- [Exercise details]: Pick out every line of the records below that contains the string "derivedFrom" and copy each one. Only matches with the same capitalization count.

[Stored items]
----------

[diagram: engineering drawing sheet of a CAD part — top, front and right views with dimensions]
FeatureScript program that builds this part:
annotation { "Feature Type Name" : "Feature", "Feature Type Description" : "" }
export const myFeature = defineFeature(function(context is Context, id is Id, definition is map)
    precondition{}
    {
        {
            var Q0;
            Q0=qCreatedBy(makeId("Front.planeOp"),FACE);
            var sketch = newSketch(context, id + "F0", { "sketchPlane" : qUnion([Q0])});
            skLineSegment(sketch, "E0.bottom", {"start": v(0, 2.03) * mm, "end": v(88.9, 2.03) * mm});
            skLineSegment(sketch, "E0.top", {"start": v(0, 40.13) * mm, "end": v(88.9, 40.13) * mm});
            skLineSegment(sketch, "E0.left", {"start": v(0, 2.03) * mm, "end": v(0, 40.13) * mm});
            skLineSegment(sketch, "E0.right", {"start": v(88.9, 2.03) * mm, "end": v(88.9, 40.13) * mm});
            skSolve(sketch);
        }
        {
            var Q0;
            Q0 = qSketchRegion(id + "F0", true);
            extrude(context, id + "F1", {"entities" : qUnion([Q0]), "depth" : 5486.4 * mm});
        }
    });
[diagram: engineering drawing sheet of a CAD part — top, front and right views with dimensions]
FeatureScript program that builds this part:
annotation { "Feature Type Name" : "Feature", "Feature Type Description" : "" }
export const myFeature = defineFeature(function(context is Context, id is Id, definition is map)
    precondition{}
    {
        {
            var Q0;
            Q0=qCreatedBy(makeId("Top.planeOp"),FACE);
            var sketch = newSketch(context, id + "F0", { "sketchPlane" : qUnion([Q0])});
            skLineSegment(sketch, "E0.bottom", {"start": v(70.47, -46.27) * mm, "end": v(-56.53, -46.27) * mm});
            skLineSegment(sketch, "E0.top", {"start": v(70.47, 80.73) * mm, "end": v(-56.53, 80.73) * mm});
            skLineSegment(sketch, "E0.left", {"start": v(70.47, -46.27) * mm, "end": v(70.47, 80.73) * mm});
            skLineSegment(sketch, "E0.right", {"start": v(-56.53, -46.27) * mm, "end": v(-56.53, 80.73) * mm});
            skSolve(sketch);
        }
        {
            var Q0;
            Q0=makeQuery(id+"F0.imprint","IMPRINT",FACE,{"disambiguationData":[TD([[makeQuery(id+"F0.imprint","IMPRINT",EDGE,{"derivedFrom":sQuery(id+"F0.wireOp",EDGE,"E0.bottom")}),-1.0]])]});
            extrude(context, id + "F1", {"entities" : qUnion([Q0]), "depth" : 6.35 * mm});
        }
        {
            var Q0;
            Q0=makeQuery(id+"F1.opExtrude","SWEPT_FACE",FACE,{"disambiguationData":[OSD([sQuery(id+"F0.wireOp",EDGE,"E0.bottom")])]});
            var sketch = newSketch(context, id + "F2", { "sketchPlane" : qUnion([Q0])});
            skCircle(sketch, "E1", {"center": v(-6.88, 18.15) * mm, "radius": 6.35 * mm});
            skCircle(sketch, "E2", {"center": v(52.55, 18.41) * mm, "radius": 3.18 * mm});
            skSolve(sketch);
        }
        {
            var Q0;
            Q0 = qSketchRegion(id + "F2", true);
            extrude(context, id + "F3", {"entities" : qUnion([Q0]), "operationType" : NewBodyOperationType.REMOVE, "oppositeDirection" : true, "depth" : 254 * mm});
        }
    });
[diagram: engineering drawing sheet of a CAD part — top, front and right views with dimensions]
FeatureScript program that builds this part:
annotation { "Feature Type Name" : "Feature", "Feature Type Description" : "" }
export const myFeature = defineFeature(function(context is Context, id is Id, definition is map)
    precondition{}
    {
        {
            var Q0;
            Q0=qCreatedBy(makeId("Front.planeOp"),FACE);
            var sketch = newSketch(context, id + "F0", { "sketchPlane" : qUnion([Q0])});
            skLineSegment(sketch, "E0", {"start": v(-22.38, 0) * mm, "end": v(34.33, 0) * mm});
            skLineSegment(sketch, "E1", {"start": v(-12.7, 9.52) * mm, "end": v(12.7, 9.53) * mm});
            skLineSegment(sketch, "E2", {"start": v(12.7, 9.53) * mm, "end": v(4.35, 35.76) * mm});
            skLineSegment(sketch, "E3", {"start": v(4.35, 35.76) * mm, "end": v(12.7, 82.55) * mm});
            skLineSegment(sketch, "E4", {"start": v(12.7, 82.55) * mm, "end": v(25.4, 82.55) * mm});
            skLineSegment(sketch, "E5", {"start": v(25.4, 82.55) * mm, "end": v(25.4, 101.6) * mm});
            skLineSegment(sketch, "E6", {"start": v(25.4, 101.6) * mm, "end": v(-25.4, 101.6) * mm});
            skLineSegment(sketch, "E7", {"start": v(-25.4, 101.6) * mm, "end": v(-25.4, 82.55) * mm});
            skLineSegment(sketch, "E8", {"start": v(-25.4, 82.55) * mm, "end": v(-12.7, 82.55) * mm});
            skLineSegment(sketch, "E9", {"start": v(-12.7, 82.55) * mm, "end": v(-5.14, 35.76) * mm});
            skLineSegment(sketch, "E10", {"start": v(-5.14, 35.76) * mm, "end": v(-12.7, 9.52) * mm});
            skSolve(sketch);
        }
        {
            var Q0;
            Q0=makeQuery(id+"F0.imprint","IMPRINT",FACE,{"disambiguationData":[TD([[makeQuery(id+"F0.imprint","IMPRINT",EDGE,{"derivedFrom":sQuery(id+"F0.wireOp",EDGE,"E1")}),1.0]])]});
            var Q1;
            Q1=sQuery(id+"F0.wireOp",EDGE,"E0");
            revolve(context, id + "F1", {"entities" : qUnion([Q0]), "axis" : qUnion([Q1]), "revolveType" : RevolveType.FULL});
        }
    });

----------

- [Response to this task]:
            Q0=makeQuery(id+"F0.imprint","IMPRINT",FACE,{"disambiguationData":[TD([[makeQuery(id+"F0.imprint","IMPRINT",EDGE,{"derivedFrom":sQuery(id+"F0.wireOp",EDGE,"E0.bottom")}),-1.0]])]});
            Q0=makeQuery(id+"F0.imprint","IMPRINT",FACE,{"disambiguationData":[TD([[makeQuery(id+"F0.imprint","IMPRINT",EDGE,{"derivedFrom":sQuery(id+"F0.wireOp",EDGE,"E1")}),1.0]])]});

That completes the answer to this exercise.